En se plongeant dans ce monde de mouvements et de pratiques si peu connus en France, Michel Lallement fait d’abord œuvre ethnographique. Mais s’intéresser aux hackers, à leurs espaces collectifs, à leur histoire et à leurs formes de travail est une démarche plutôt originale pour ce sociologue français du travail, enseignant au Conservatoire national des arts et métiers (Cnam), nos habitudes académiques portant rarement à s’emparer de tels objets de recherche. Avec une grande curiosité intellectuelle, il a donc entamé un périple à travers les hackerspaces de ce « creuset californien » qu’est la baie de San Francisco. Son enquête fouillée ne finit pas de surprendre. Tout d’abord parce que ces espaces ne sont pas – ou pas uniquement – emplis d’ordinateurs à moitié ouverts et de câbles emmêlés. Ils ne sont pas non plus fréquentés que par des geeks (passionnés), des nerds (boutonneux) ou des techies (passionnés de technologie). Certes, les premiers bidouilleurs furent bien des pionniers de l’électronique (dès les années 1950, dans les laboratoires du Massachusetts Institute of Technology) puis des personal computers, à l’instar des fondateurs de Microsoft ou d’Apple, qui commencèrent à « bricoler » en groupe dans leur garage, partageant connaissances et découvertes. Mais les hackers, aujourd’hui, sont bien plus que cela. Ce sont toujours des bidouilleurs, mais dans un lieu « physiquement situé, où des individus […] partagent et utilisent des ressources : machines, outils, matériaux, connaissances… », explique Emmanuel Goldstein, éditeur de la revue 2600 : The Hacker Quarterly. Découpage, soudure de pièces, fabrication d’objets, montages électroniques, programmation informatique, mais aussi cuisine, couture ou créations à l’aide d’imprimantes 3D : on trouve de tout dans un hackerspace aujourd’hui. Certains sont grands, d’autres petits ; certains confortables, propres, organisés, avec des meubles design, d’autres ressemblant à un atelier de « petite PME de mécanique », avec outils et machines à commande numérique.
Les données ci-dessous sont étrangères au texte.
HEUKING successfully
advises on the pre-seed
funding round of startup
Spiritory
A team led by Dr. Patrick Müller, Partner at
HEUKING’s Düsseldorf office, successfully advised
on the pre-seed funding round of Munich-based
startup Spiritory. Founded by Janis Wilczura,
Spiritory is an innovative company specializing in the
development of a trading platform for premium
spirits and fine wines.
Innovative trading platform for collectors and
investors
Mais le plus important, pour Michel Lallement, c’est que tous « s’appuient sur un socle minimal de valeurs communes : valorisation du hacking, rejet de la bureaucratie, culture punk du Do it yourself [^2], volonté de changement social ». Mais aussi refus des discriminations et du taylorisme, désir d’entraide et de partage. Ainsi, pour le sociologue, les hackerspaces sont bien des « communautés » où les personnes « font plus que redécouvrir les plaisirs du travail autonome et de la coopération libre, c’est une manière originale de tisser du lien social qu’ils sont aussi en train d’imaginer ». Si la baie de San Francisco a vu depuis plus longtemps et de façon plus dynamique qu’ailleurs un tel développement, c’est qu’elle a été depuis les années 1960 le lieu de la contestation, des mouvements underground, de la désobéissance civile et de l’utopie communautaire et libertaire. Et aussi le lieu du développement d’Internet, des start-up, etc. Ce double mouvement est, selon Michel Lallement, le fondement d’une « utopie » libertaire, qui s’étend aujourd’hui à travers le monde, où les communautés des hackerspaces « peuvent être considérées comme des laboratoires du changement social, des zones d’autonomie où se bricole une manière d’innover, de produire, de collaborer, de décider, de façonner son identité et son destin… ». Un bricolage – ou une bidouille – qui pourrait même porter en germe un retour du « temps des utopies » !

[^2]: Cf. Do it yourself ! Autodétermination et culture punk, Fabien Hein, Le Passager clandestin, 2012.